**Задание**
Выпишите дословно из приведенного ниже текста об исполнении песенного цикла Образцовой и Чачавой все, начиная со слов «В третьей песне» и вплоть до слов «с прихотливым сновидением.».

**Текст страницы**
Нежно, воздушно и светло начинают Образцова и Чачава свой рассказ. Только чистый, ясный, незамутненный тон допускается в самое начало, когда героиня осознает появление юноши как сон, сбывшийся в реальности. «С тех пор как я его увидела, я, кажется, стала слепой, / Куда бы я ни смотрела, я вижу его одного» — красивый высокий голос, девичий, застенчивый, робкий, своей естественностью, искренностью, доверительной интонацией сразу приковывает наше внимание. Этот юный, свежий голос касается воздуха так легко и боязливо, словно боится спугнуть грезу, и что-то детское сквозит в этой атмосфере волшебной сказки. А в следующей песне Он уже стал большой реальностью, которая отогнала на задний план всю остальную жизнь, и восторгу героини нет предела. Она любуется и незаурядной внешностью — его статью, его лицом, она отмечает и подкупающие внутренние качества — его ум, его мужественность. И не может себе представить, что на нее, не обладающую никакими особыми достоинствами, он может обратить внимание. В тоне барышни звучит упоение жизнью, ощущение возвышенного счастья просто от того, что Он существует в мире; казалось бы, больше ей в жизни ничего и не надо. «Wie so milde, wie so gut» («Сколь он снисходителен, сколь он добр») — повторяет она как в забытьи, и эта восторженность переполняет все ее существо. Мы это слышим в сгущенности светлого тембра, как будто идущего из самой глубины сердца.
В третьей песне цикла героиня снова говорит о том, что сон сбылся в жизни, и она не может в это поверить. Он, прекрасный и неповторимый, тот, кому нет равных на свете, признался ей в любви, сказал, что принадлежит ей навеки. Верхний регистр, в котором поется эта песня, становится у Образцовой носителем предельной взволнованности, зачарованности, почти болезненной неуверенности в себе. «Я не могу взять в толк, не могу поверить», — повторяет героиня в счастливом недоумении. Она искренне хочет умереть в этом сладостном сне, прижавшись к груди того, кто только что открыл ей свое чувство. Реальность превосходит все ожидания, и сверхвпечатлительной девушке легко спутать ее с прихотливым сновидением.

**Исходные данные**

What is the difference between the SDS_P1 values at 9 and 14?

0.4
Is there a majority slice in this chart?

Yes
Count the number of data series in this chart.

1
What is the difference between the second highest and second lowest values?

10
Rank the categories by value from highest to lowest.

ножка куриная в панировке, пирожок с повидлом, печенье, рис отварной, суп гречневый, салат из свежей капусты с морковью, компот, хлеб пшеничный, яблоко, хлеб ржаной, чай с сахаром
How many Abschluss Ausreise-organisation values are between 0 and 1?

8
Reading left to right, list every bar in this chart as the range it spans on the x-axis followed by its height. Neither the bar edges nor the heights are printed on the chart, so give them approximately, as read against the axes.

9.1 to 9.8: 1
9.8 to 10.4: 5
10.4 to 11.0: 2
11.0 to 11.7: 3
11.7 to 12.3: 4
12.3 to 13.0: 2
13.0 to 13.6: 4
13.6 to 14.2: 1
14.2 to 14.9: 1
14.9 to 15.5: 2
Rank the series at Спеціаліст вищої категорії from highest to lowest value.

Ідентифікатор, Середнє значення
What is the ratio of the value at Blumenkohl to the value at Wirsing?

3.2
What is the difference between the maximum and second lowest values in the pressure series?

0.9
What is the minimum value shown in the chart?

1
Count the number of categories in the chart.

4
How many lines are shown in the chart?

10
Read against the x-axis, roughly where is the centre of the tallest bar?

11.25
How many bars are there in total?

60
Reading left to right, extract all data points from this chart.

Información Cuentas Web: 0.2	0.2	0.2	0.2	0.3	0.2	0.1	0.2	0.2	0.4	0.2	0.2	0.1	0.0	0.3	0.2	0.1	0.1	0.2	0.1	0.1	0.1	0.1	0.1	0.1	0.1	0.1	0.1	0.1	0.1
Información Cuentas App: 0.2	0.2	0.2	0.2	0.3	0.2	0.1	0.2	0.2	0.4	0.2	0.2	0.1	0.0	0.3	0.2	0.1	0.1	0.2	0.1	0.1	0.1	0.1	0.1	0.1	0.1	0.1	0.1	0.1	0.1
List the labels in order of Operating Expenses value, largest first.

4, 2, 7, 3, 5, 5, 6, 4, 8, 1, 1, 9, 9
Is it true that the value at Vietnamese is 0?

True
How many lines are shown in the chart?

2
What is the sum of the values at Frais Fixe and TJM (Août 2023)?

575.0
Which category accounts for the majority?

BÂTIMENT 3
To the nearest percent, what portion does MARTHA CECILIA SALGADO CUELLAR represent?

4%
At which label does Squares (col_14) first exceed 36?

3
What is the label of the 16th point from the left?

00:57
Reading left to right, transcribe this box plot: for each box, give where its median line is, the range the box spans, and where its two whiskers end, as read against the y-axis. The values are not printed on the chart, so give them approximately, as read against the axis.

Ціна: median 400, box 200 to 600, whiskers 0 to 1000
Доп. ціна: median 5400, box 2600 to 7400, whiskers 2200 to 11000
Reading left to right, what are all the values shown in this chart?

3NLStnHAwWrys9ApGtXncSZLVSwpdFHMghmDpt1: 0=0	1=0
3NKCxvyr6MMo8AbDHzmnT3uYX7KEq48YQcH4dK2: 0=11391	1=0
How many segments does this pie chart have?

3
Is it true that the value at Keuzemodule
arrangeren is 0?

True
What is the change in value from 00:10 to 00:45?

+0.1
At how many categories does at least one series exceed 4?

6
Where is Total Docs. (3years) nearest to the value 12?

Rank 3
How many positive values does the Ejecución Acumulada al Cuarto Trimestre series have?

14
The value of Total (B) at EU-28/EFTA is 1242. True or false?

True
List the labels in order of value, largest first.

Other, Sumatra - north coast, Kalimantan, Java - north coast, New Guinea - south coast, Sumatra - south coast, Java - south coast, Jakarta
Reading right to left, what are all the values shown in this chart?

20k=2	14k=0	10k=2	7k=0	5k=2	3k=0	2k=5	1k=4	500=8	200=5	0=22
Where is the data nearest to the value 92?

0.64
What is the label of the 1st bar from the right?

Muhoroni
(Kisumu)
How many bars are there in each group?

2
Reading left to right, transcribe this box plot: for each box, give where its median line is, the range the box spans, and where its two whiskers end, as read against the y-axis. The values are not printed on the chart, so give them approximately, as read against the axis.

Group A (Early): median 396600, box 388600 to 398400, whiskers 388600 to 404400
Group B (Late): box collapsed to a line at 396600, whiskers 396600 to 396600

**Решение упражнения**
В третьей песне цикла героиня снова говорит о том, что сон сбылся в жизни, и она не может в это поверить. Он, прекрасный и неповторимый, тот, кому нет равных на свете, признался ей в любви, сказал, что принадлежит ей навеки. Верхний регистр, в котором поется эта песня, становится у Образцовой носителем предельной взволнованности, зачарованности, почти болезненной неуверенности в себе. «Я не могу взять в толк, не могу поверить», — повторяет героиня в счастливом недоумении. Она искренне хочет умереть в этом сладостном сне, прижавшись к груди того, кто только что открыл ей свое чувство. Реальность превосходит все ожидания, и сверхвпечатлительной девушке легко спутать ее с прихотливым сновидением.